The invited ALERT Special Lecture during the ALERT Workshop 2017 will be presented by Prof. William G. Gray from University of North Carolina, Chapel Hill and University of Vermont, Burlington. The envisaged title of his talk is Systematic Description of Multiphase Flow in Porous Media. Find the abstract below.

The mathematical description of the behavior of the fluid and solid phases in porous media systems has evolved over the last 150 years primarily in concert with, and as limited by, experimental capabilities to measure physical system features. More recent theoretical approaches have advocated derivation of governing equations based on conservation and thermodynamic relations and rigorous mathematical tools. The resulting governing equations confirm that standard models are significant simplifications of more general equations. A more complete and consistent set of model equations includes dependence on parameters and quantities that are inaccessible using older experimental approaches.
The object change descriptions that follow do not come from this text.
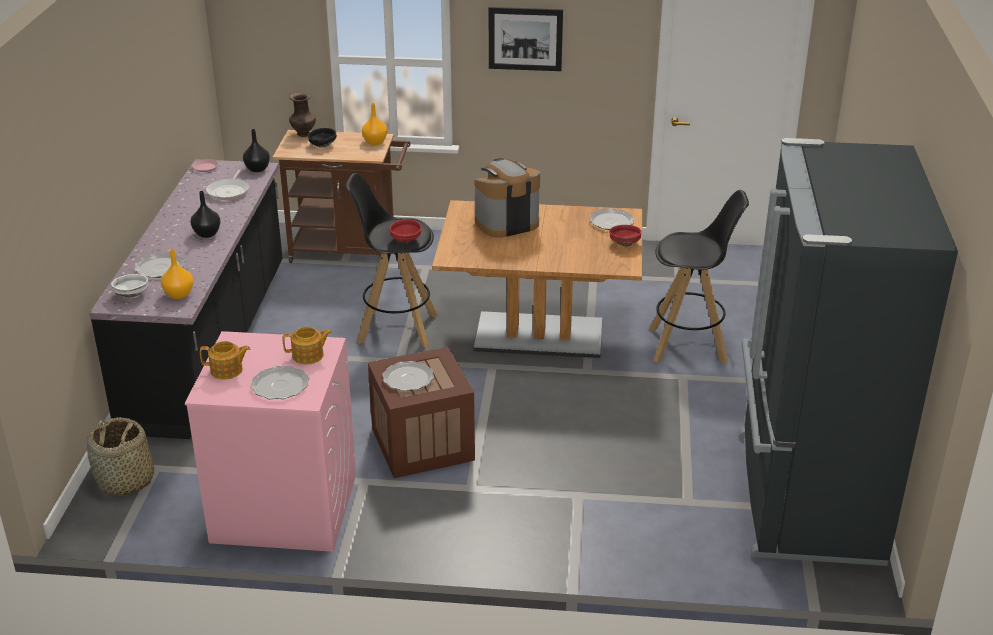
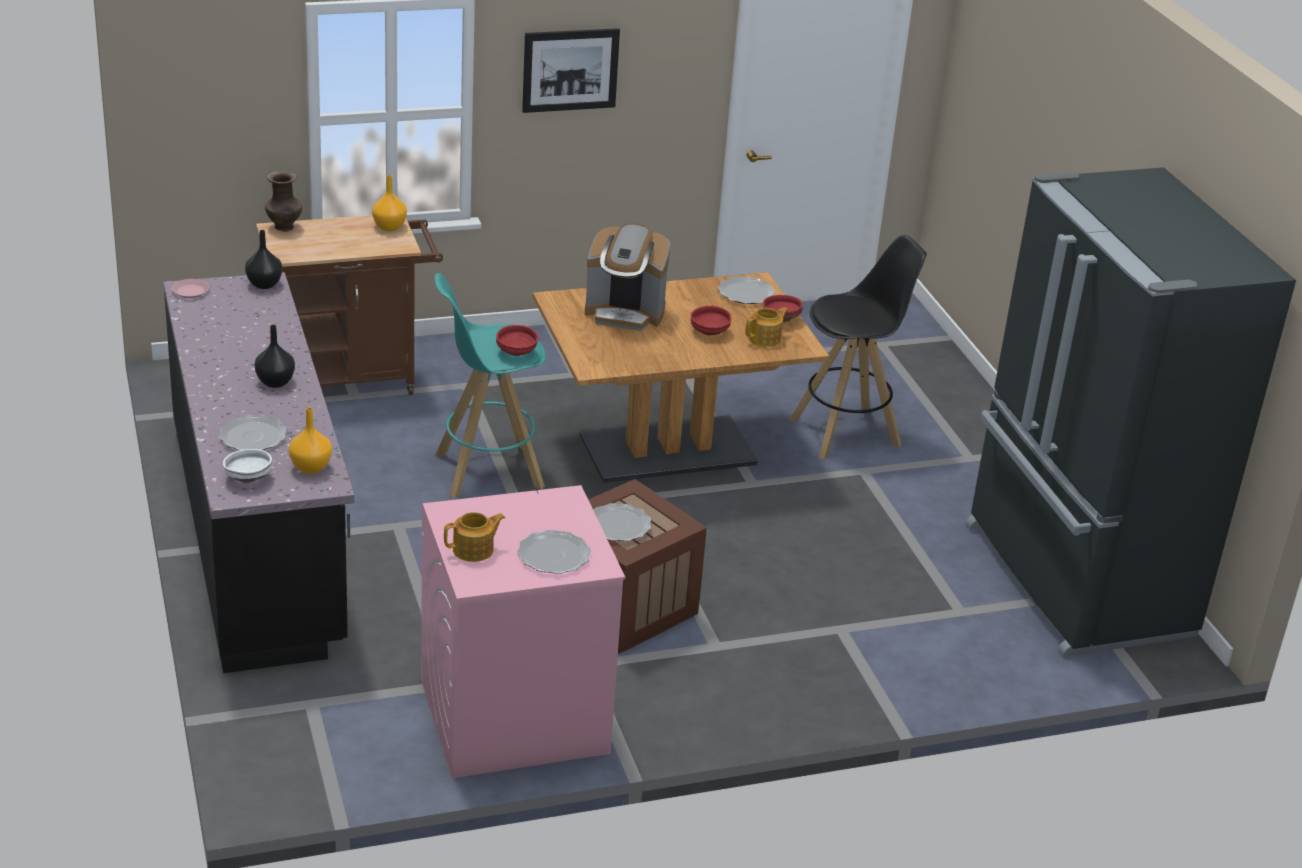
camera: 25 degrees left, 0 degrees up
(125, 481) = (285, 728): basket -> none
(229, 191) = (253, 320): frying pan -> none
(308, 356) = (557, 514): teapot -> teapot (765, 338)
(322, 145) = (323, 240): black bowl -> none
(396, 328) = (487, 471): black stool -> turquoise stool
(506, 223) = (625, 313): coffee machine -> coffee machine turned 120 degrees counterclockwise
(559, 245) = (709, 332): none -> red bowl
The extended theories, which include quantities such as interfacial areas per volume and which recognize the formation of disconnected phases, make demands on experimentalists to develop methods for accessing time-dependent deformation and distribution of phases in a system. The needed expertise is not to mine data in an effort to come up with correlations that describe the system behavior but to use the data to determine coefficient and function values in derived equations. Concurrently, access to advanced supercomputers provides the ability to simulate multiphase flows within porous systems at an intrapore scale. Knowledge gained from highly resolved studies sets the stage for supporting larger scale models of real systems. The recognition of the importance of phase distributions within a system provides a challenge both in simulating these distributions at a manageable scale and in parameterizing the models of the transient distributions. Here, we will highlight some of the challenges and opportunities for advancing physically-based, systematic theoretical descriptions of multiphase flow in porous media for practical usage.